***** Supplied text
Let’s get things started with the 1980s bracket:
Bon Jovi (1) vs. Guns ‘N Roses (4)
At first glance, these two bands are about as different as you can get, the gritty gang from L. A.’s Sunset Strip versus the Jersey Boys. But if you actually look closer, there are more similarities between them than you think. Both had enigmatic front men in Jon Bon Jovi and W. Axl Rose and both had virtuoso guitarists in Richie Sambora and Slash. Popularity wise, it is arguable that the Gunners were just as big as BJ, if not more popular, and they definitely had more of an impact on the music and served as inspirations for future headbangers. The big kicker here may be longevity, as GNR has disappeared from the scene for long periods of time; while they weren’t at the apex that they were through the 1980s, Bon Jovi has been consistently together (until the recent Sambora/Bon Jovi split) since their inception in the early 80s.
Metallica (2) vs. Slayer (6)
**********
***** Given information
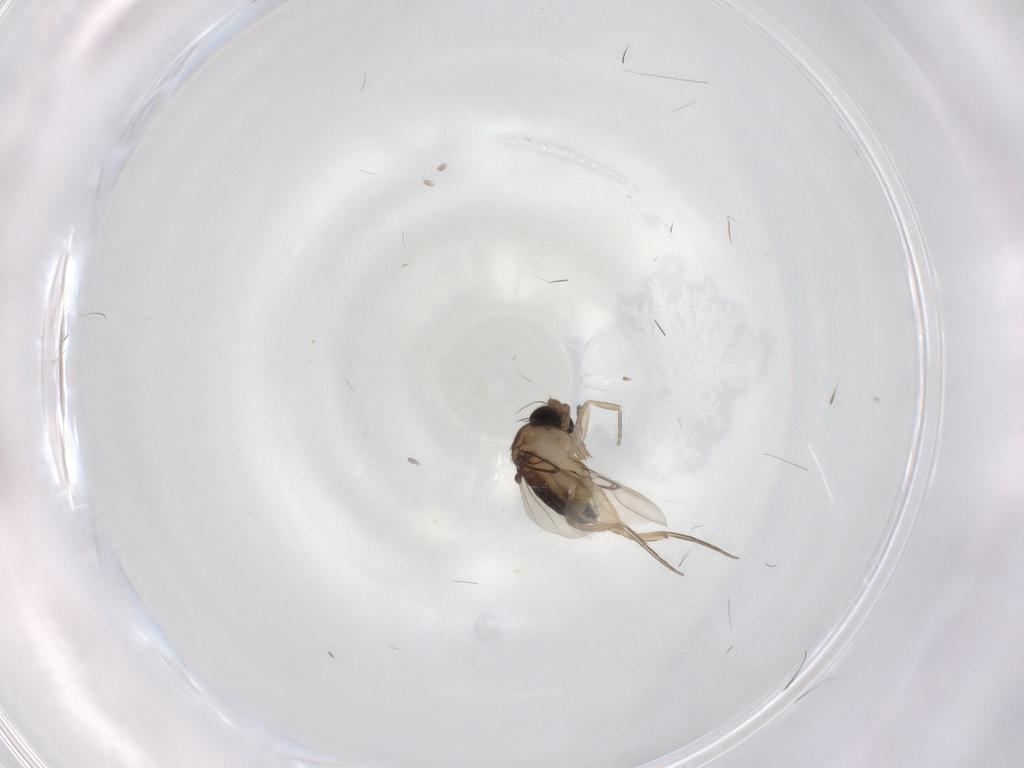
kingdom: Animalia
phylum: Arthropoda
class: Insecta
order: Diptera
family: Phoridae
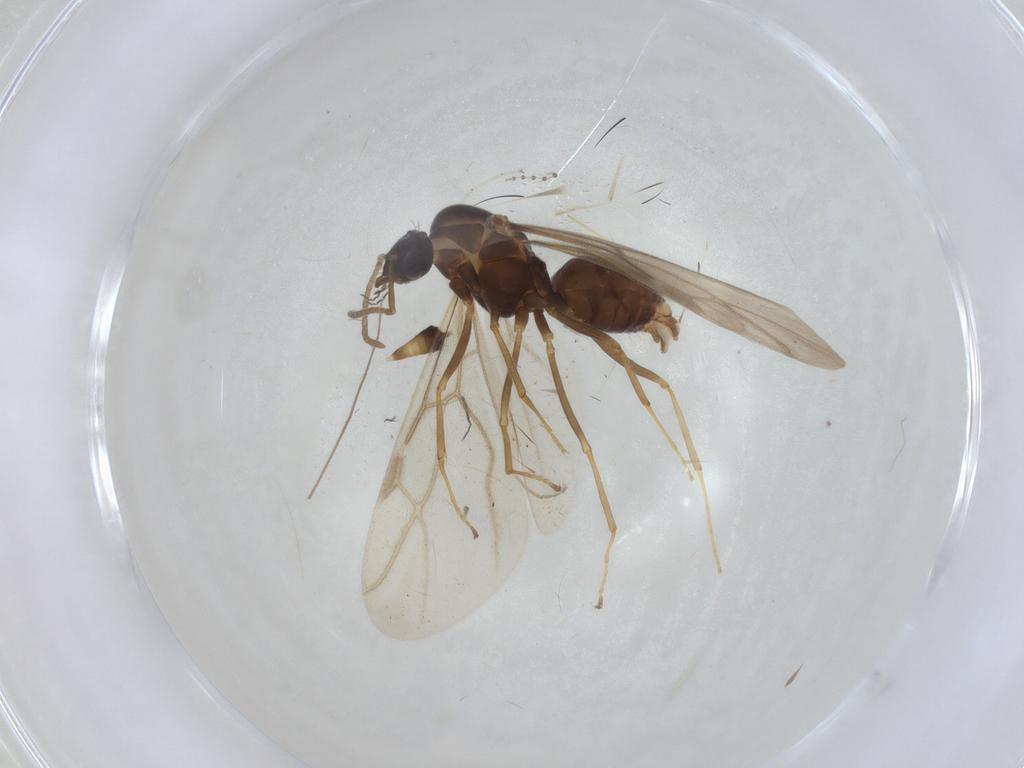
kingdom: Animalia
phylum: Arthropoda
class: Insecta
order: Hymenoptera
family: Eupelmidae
**********
***** Given information
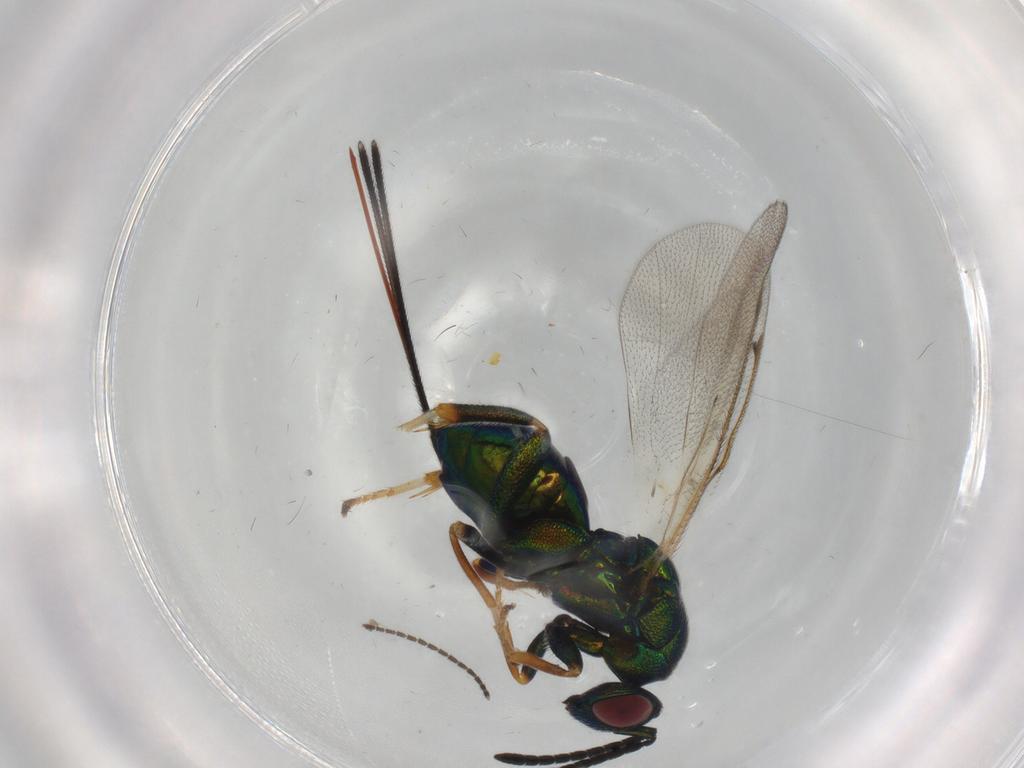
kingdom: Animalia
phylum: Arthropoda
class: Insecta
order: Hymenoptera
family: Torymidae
**********
▶ [Task item]:
In the text on the 1980s band bracket, set down the passage that begins at the words "At first glance, these" and stops after the words "vs. Slayer (6)", copied word for word.

▶ [Output for this task]:
At first glance, these two bands are about as different as you can get, the gritty gang from L. A.’s Sunset Strip versus the Jersey Boys. But if you actually look closer, there are more similarities between them than you think. Both had enigmatic front men in Jon Bon Jovi and W. Axl Rose and both had virtuoso guitarists in Richie Sambora and Slash. Popularity wise, it is arguable that the Gunners were just as big as BJ, if not more popular, and they definitely had more of an impact on the music and served as inspirations for future headbangers. The big kicker here may be longevity, as GNR has disappeared from the scene for long periods of time; while they weren’t at the apex that they were through the 1980s, Bon Jovi has been consistently together (until the recent Sambora/Bon Jovi split) since their inception in the early 80s.
Metallica (2) vs. Slayer (6)